WHAT IS EXPECTED: When you reach the line containing "Distribution of Kubernetes" in the records below, start copying exactly, and stop once you have copied the line containing "Extensive CNI options".

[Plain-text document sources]
· · · · ·

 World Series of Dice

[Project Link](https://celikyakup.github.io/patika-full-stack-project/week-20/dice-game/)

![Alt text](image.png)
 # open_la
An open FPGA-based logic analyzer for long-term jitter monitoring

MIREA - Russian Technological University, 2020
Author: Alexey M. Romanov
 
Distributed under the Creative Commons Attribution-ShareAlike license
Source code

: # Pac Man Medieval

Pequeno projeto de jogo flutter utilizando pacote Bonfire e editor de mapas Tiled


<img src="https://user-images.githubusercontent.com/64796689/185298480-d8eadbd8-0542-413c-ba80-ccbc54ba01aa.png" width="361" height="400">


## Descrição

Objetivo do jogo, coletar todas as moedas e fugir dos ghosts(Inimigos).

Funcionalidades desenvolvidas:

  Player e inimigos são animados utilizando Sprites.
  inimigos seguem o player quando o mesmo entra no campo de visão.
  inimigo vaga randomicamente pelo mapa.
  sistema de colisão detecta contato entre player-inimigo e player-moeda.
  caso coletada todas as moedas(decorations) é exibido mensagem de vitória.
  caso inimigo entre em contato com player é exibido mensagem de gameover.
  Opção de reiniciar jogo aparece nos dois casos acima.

· · · · ·

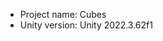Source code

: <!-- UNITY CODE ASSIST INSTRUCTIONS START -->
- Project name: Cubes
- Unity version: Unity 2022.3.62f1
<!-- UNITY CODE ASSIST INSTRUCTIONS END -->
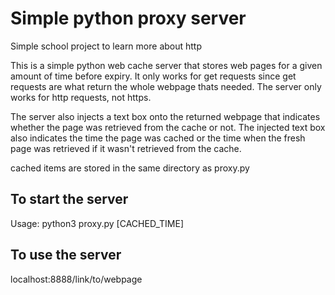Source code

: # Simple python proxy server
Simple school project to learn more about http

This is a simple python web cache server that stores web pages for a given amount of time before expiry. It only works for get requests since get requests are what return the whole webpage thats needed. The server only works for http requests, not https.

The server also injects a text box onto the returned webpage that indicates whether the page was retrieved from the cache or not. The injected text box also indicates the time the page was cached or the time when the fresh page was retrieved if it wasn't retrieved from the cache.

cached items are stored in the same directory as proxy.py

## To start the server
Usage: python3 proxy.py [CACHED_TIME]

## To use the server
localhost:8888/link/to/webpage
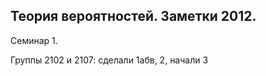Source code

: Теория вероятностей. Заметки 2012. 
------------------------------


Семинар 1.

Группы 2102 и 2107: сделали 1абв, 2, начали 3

· · · · ·

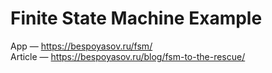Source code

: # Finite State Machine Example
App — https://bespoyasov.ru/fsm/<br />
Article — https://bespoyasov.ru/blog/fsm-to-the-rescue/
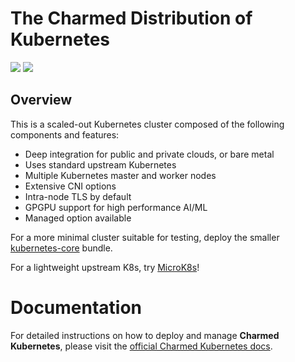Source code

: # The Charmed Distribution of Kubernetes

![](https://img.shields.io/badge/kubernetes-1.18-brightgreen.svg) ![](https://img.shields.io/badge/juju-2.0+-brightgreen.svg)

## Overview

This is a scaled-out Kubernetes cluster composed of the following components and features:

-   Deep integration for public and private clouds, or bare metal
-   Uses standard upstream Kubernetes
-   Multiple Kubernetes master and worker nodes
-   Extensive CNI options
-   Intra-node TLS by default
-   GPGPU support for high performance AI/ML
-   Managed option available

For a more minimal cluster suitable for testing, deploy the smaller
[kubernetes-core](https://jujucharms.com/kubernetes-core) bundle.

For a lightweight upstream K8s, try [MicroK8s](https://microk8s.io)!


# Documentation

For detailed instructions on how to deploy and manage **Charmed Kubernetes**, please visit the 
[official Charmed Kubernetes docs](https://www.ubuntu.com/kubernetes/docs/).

· · · · ·

RESULT FOR THIS EXERCISE:
: # The Charmed Distribution of Kubernetes

![](https://img.shields.io/badge/kubernetes-1.18-brightgreen.svg) ![](https://img.shields.io/badge/juju-2.0+-brightgreen.svg)

## Overview

This is a scaled-out Kubernetes cluster composed of the following components and features:

-   Deep integration for public and private clouds, or bare metal
-   Uses standard upstream Kubernetes
-   Multiple Kubernetes master and worker nodes
-   Extensive CNI options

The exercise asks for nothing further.